As ionutulescu said, it really depends on your native language.
The easiest language to learn is the one within the same family, and the next easiest would be the language family that is close proximity.
For example, if your native tongue is a romance language (French, Spanish, Italian, Portuguese, etc) then learning another language within this family is the easiest. After that, it would probably be English, then the Germanic/Nordic languages (German, Swedish, Finnish, etc.). English as you may know is a mix between the romance and Germanic languages.
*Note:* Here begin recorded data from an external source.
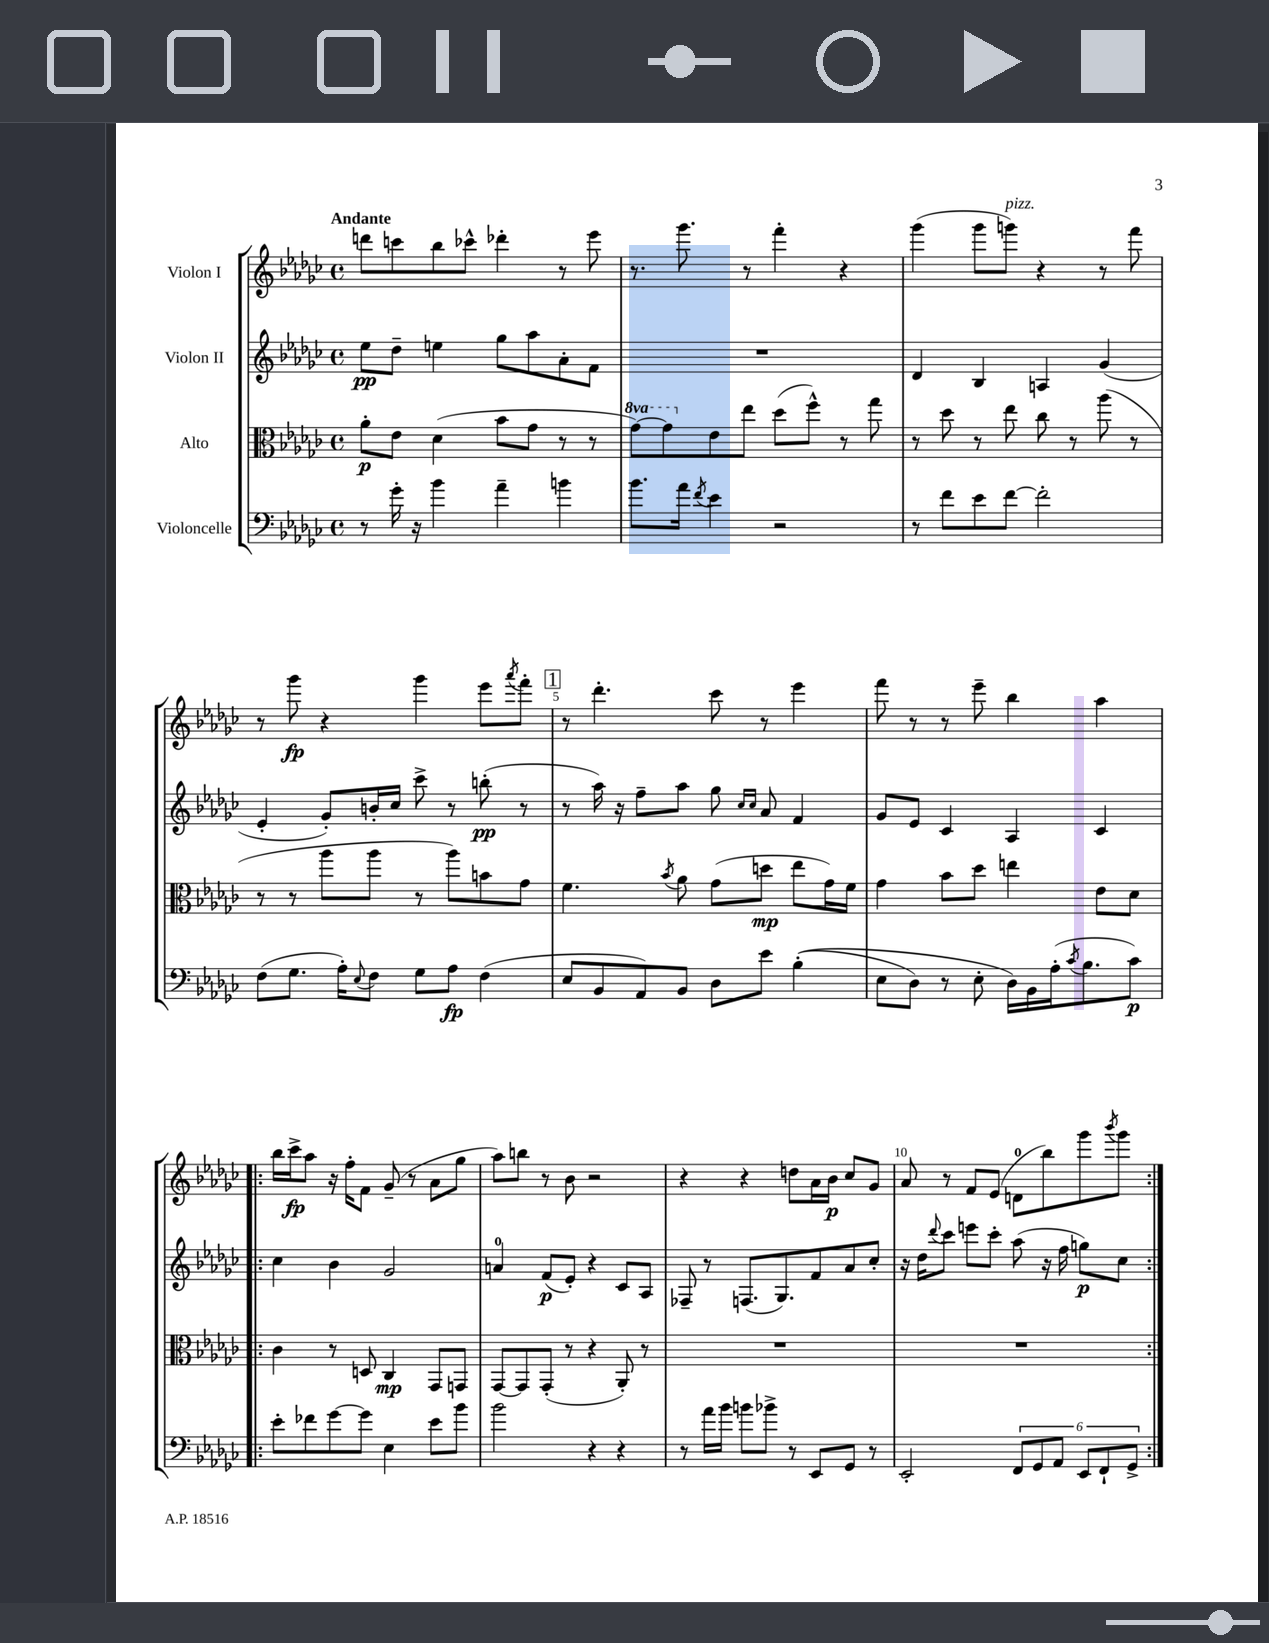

**kern	**dynam	**kern	**dynam	**kern	**dynam	**kern	**dynam
*part4	*part4	*part3	*part3	*part2	*part2	*part1	*part1
*staff4	*staff4	*staff3	*staff3	*staff2	*staff2	*staff1	*staff1
*I"Violoncelle	*	*I"Alto	*	*I"Violon II	*	*I"Violon I	*
*clefF4	*	*clefC3	*	*clefG2	*	*clefG2	*
*k[b-e-a-d-g-c-]	*	*k[b-e-a-d-g-c-]	*	*k[b-e-a-d-g-c-]	*	*k[b-e-a-d-g-c-]	*
*M4/4	*	*M4/4	*	*M4/4	*	*M4/4	*
*met(c)	*	*met(c)	*	*met(c)	*	*met(c)	*
=1	=1	=1	=1	=1	=1	=1	=1
!	!	!	!	!	!	!LO:TX:a:B:t=Andante	!
8r	.	8a-'\L	p	8ee-\L	pp	8dddn\L	.
16g-'\	.	8e-\J	.	8dd-~\J	.	8cccn\	.
16r	.	.	.	.	.	.	.
4b-\	.	(4d-\	.	4een\	.	8bb-\	.
.	.	.	.	.	.	8ccc-X^^\J	.
4a-~\	.	8b-\L	.	8gg-\L	.	4ddd-X'\	.
.	.	8g-\J	.	8aa-\	.	.	.
4bn\	.	8r	.	8a-'\	.	8r	.
.	.	8r	.	8f\J	.	8eee-\	.
=2	=2	=2	=2	=2	=2	=2	=2
*	*	*8va	*	*	*	*	*
8.b-\L	.	[8gg-\L)	.	1r	.	8.r	.
.	.	8gg-\]	.	.	.	.	.
16a-\Jk	.	.	.	.	.	8.ggg-\	.
8qf/	.	.	.	.	.	.	.
*	*	*X8va	*	*	*	*	*
4e-\	.	8e-\	.	.	.	.	.
.	.	8ee-\J	.	.	.	8r	.
2r	.	(8dd-\L	.	.	.	4fff'\	.
.	.	8ff^^\J)	.	.	.	.	.
.	.	8r	.	.	.	4r	.
.	.	8gg-\	.	.	.	.	.
=3	=3	=3	=3	=3	=3	=3	=3
8r	.	8r	.	4d-/	.	(4ggg-\	.
8f\L	.	8dd-\	.	.	.	.	.
8e-\	.	8r	.	4B-/	.	8ggg-\L	.
!	!	!	!	!	!	!LO:TX:a:i:t=pizz.	!
[8f\J	.	8ee-\	.	.	.	8gggn\J)	.
2f'\]	.	8cc-\	.	4An/	.	4r	.
.	.	8r	.	.	.	.	.
.	.	(8aa-\	.	(4g-/	.	8r	.
.	.	8r	.	.	.	8fff\	.
!!LO:LB:g=z
=4	=4	=4	=4	=4	=4	=4	=4
(8F\L	.	8r	.	4e-'/	.	8r	.
8.G-\J	.	8r	.	.	.	8ggg-\	fp
.	.	8aa-\L	.	8g-'/L)	.	4r	.
16A-'\KL)	.	.	.	.	.	.	.
8qqE-/	.	.	.	.	.	.	.
8F\J	.	8aa-\J	.	16bn'/L	.	.	.
.	.	.	.	16cc-/JJ	.	.	.
8G-\L	.	8r	.	8ccc-^\	.	4ggg-\	.
8A-\J	fp	8aa-\L)	.	8r	.	.	.
(4F\	.	8bn\	.	(8bbn'\	pp	8eee-\L	.
.	.	.	.	.	.	8qaaa-/	.
.	.	8g-\J	.	8r	.	8fff'\J	.
!!LO:REH:place=s1:t=1
=5	=5	=5	=5	=5	=5	=5	=5
8E-/L	.	4.f\	.	8r	.	8r	.
8BB-/	.	.	.	16aa-\)	.	4.ddd-'\	.
.	.	.	.	16r	.	.	.
8AA-/)	.	.	.	8ff~\L	.	.	.
.	.	8qb-/	.	.	.	.	.
8BB-/J	.	8a-\	.	8aa-\J	.	.	.
8D-\L	.	(8g-\L	.	8gg-\	.	8ccc-\	.
.	.	.	.	16qqcc-/LL	.	.	.
.	.	.	.	16qqcc-/JJ	.	.	.
8e-\J	.	8ddn\J	mp	8a-/	.	8r	.
((4B-'\	.	8ee-\L	.	4f/	.	4eee-\	.
.	.	16g-\L)	.	.	.	.	.
.	.	16f\JJ	.	.	.	.	.
=6	=6	=6	=6	=6	=6	=6	=6
8E-\L	.	4g-\	.	8g-/L	.	8fff\	.
8D-\J)	.	.	.	8e-/J	.	8r	.
8r	.	8b-\L	.	4c-/	.	8r	.
8E-'\	.	8dd-\J	.	.	.	8eee-~\	.
16D-\LL)	.	4een\	.	4A-/	.	4bb-\	.
16BB-\	.	.	.	.	.	.	.
(16A-'\J	.	.	.	.	.	.	.
8qc-/	.	.	.	.	.	.	.
8.B-\	.	.	.	.	.	.	.
.	.	8e-\L	.	4c-/	.	4aa-\	.
8c-\J)	p	8d-\J	.	.	.	.	.
!!LO:LB:g=z
=7!|:	=7!|:	=7!|:	=7!|:	=7!|:	=7!|:	=7!|:	=7!|:
8e-'\L	.	4c-\	.	4cc-\	.	16bb-\LL	.
.	.	.	.	.	.	16ccc-^\J	fp
8f-X\	.	.	.	.	.	8aa-\J	.
[8g-\	.	8r	.	4b-\	.	16r	.
.	.	.	.	.	.	16ff'\KL	.
8g-\J]	.	8Dn/	.	.	.	8f\J	.
4E-\	.	4C-/	mp	2g-/	.	(8g-~/	.
.	.	.	.	.	.	8r	.
8e-\L	.	8GG-/L	.	.	.	8a-\L	.
8b-\J	.	8GGn/J	.	.	.	8gg-\J	.
=8	=8	=8	=8	=8	=8	=8	=8
2b-\	.	[8GG-/L	.	4an/	.	8aa-\L)	.
.	.	8GG-/]	.	.	.	8bbn\J	.
.	.	(8GG-'/J	.	(8f/L	p	8r	.
.	.	8r	.	8e-'/J)	.	8b-\	.
4r	.	4r	.	4r	.	2r	.
4r	.	8AA-'/)	.	8c-/L	.	.	.
.	.	8r	.	8A-/J	.	.	.
=9	=9	=9	=9	=9	=9	=9	=9
8r	.	1r	.	8F-X~/	.	4r	.
16a-\LL	.	.	.	8r	.	.	.
16b-\JJ	.	.	.	.	.	.	.
8bn\L	.	.	.	(8.Fn/L	.	4r	.
8b-X^\J	.	.	.	.	.	.	.
.	.	.	.	8.G-/)	.	.	.
8r	.	.	.	.	.	8ddn\L	.
8EE-/L	.	.	.	8f/	.	16a-\L	.
.	.	.	.	.	.	16b-\JJ	p
8GG-/J	.	.	.	8a-/	.	8cc-/L	.
8r	.	.	.	8cc-'/J	.	8g-/J	.
=10	=10	=10	=10	=10	=10	=10	=10
2EE-'/	.	1r	.	16r	.	8a-/	.
.	.	.	.	16dd-\KL	.	.	.
.	.	.	.	8qqddd-/	.	.	.
.	.	.	.	8ccc-\J	.	8r	.
.	.	.	.	8eeen\L	.	8f/L	.
.	.	.	.	8ccc-'\J	.	(8e-/J	.
12FF/L	.	.	.	(8aa-\	.	8dn\L	.
12GG-/	.	.	.	.	.	.	.
.	.	.	.	16r	.	8bb-\)	.
12AA-/J	.	.	.	.	.	.	.
.	.	.	.	16ff\	.	.	.
12EE-/L	.	.	.	8ggn\L)	p	8ggg-\	.
12FF`/	.	.	.	.	.	.	.
.	.	.	.	.	.	8qbbb-/	.
.	.	.	.	8cc-\J	.	8ggg-\J	.
12GG-^/J	.	.	.	.	.	.	.
=:|!	=:|!	=:|!	=:|!	=:|!	=:|!	=:|!	=:|!
*-	*-	*-	*-	*-	*-	*-	*-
Then after that it would be the Slavic languages like Russian, Ukrainian, etc.
East Asian languages may be the most difficult for westerners to learn simply because it's so different and unfamiliar, but for an Asian, learning another language would likely be easier than say, learning German.
Mandarin Chinese is a mixed bag -- in terms of speaking, it's surprisingly easy once you get the four tones; writing/reading is notoriously difficult because it's simply rote memorization, and is one of the few languages left that doesn't use an alphabet.
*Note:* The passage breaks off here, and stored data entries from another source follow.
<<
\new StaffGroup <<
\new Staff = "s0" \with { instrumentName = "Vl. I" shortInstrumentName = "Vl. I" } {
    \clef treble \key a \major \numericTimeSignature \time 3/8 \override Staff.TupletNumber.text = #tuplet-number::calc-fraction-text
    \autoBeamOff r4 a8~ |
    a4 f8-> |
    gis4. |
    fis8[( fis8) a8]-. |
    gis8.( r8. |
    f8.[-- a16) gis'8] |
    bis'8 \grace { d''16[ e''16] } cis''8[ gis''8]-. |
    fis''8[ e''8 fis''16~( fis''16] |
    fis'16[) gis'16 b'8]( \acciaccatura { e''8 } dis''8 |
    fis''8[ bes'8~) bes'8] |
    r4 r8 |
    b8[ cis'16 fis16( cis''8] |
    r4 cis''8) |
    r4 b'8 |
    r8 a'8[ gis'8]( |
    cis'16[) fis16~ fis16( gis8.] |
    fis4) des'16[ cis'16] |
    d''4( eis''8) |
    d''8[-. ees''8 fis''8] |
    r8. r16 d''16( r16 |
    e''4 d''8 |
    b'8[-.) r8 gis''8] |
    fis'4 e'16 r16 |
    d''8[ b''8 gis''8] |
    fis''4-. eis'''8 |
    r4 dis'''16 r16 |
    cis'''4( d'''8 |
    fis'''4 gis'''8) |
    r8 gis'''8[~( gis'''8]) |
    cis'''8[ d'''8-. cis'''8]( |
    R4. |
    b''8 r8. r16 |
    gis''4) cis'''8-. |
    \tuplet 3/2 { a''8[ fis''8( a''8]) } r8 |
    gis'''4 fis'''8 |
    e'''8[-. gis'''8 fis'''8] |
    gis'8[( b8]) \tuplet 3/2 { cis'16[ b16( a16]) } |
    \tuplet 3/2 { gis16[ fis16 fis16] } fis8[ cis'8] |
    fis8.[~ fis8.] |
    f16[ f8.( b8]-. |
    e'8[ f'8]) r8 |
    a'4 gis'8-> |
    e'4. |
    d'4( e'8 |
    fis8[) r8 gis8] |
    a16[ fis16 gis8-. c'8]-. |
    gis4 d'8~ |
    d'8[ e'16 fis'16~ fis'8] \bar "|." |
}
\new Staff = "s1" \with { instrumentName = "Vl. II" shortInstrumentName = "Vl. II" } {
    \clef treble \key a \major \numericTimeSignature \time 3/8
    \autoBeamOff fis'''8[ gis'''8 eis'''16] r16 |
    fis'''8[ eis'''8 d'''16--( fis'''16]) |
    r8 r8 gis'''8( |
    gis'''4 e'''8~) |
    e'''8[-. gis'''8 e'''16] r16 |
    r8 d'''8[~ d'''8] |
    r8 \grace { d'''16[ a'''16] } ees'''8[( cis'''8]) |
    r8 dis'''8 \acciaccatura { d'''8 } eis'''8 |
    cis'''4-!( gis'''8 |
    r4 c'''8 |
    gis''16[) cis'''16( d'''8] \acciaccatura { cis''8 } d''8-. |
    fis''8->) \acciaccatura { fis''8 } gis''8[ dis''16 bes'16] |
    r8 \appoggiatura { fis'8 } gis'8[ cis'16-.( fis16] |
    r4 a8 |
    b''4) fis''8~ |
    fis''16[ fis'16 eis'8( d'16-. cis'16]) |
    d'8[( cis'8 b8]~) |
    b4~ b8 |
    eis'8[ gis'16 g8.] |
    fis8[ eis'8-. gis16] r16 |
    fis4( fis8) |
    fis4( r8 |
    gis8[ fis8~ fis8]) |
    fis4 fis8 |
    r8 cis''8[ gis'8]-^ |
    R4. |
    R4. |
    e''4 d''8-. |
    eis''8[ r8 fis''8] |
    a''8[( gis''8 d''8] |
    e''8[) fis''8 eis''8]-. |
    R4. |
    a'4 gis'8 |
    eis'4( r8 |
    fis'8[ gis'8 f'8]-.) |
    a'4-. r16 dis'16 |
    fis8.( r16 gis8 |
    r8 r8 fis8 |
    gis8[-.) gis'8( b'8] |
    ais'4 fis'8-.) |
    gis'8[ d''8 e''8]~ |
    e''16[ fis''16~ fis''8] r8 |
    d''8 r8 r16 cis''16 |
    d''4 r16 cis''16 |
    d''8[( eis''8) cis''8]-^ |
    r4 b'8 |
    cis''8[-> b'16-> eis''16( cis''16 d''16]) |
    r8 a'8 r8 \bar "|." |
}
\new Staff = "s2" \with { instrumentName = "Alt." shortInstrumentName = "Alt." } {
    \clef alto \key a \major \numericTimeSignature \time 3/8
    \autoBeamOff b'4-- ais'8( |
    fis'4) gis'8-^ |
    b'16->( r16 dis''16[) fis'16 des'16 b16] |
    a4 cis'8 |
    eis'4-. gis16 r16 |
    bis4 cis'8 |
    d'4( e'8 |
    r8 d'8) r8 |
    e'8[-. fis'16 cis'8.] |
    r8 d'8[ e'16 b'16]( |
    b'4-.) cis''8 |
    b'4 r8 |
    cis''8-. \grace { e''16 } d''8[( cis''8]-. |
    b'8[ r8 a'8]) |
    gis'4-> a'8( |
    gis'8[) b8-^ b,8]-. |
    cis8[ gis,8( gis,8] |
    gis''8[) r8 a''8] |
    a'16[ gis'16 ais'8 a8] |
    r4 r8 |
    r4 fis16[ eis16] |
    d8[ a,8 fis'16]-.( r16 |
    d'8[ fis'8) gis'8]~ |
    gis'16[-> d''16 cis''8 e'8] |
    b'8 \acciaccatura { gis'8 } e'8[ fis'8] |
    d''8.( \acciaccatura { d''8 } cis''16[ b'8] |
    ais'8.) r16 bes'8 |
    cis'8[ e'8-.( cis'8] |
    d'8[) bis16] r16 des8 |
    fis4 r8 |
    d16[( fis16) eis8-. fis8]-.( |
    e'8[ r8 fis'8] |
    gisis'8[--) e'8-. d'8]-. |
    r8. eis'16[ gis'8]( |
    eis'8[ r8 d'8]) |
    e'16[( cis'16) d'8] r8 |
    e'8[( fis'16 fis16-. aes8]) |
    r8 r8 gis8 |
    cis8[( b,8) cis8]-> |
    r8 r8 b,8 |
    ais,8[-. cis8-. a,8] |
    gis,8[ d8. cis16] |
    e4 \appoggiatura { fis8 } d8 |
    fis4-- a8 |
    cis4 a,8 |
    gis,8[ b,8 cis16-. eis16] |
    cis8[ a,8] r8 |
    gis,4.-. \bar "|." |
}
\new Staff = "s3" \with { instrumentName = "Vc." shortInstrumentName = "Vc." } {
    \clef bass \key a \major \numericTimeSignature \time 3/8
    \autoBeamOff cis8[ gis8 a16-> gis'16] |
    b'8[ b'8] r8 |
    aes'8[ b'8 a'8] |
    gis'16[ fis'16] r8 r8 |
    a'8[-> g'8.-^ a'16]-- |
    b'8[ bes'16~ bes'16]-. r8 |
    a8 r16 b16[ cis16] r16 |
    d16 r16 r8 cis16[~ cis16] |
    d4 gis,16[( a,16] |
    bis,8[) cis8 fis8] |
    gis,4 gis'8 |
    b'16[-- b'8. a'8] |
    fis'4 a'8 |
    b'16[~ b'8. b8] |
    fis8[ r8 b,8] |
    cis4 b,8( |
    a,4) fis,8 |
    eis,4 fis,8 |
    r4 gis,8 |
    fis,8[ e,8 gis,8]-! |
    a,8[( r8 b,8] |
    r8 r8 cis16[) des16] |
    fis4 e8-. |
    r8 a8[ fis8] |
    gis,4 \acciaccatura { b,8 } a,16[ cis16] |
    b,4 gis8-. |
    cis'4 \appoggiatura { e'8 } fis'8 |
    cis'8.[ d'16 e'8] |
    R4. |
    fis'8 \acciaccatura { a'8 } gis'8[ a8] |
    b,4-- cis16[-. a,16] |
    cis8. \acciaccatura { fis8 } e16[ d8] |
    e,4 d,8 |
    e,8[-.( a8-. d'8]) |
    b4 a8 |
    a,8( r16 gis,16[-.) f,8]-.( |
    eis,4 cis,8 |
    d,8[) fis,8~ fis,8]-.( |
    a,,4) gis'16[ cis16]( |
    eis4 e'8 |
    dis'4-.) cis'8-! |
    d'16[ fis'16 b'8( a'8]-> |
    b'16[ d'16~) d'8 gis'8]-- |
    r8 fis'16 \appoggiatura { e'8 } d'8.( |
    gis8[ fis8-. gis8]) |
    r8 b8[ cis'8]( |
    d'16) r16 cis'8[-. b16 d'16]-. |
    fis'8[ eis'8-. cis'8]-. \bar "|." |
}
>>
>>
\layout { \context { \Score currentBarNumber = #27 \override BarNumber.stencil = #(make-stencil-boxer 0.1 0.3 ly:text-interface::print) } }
Learning to speak Mandarin is easier than most people think because Chinese probably has the simplest grammar:
No tenses: "I go yesterday", "I go right now" "I go tomorrow".
No verb conjugation: I be, you be, "it" be
No male/female pronouns: just a generic "it" (no he, she, they, we -- just "I/we" "you" and "it")
No plural: 1 apple, 2 apple, 3 apple
No complex adverbs: "It play piano so beautiful" instead of "she plays piano beautifully"
So grammatically, it's very simple: just nouns, infinitive verbs, adjectives, and 3 pronouns ("I/we" "you" and "it").
The hardest part is mastering the "tones" which is an alien concept to western languages. In Mandarin, there are 4 tones (i.e. a "word" can be said 4 different ways, like singing a different note):
Ma(1): mother
Ma(2): leprosy
Ma(3): horse
Ma(4): to scold; anger
So if you're talking to your Chinese mother-in-law, you want to make sure you're calling her "Ma(1)" -- and not calling her a leper, a horse, or scolding her.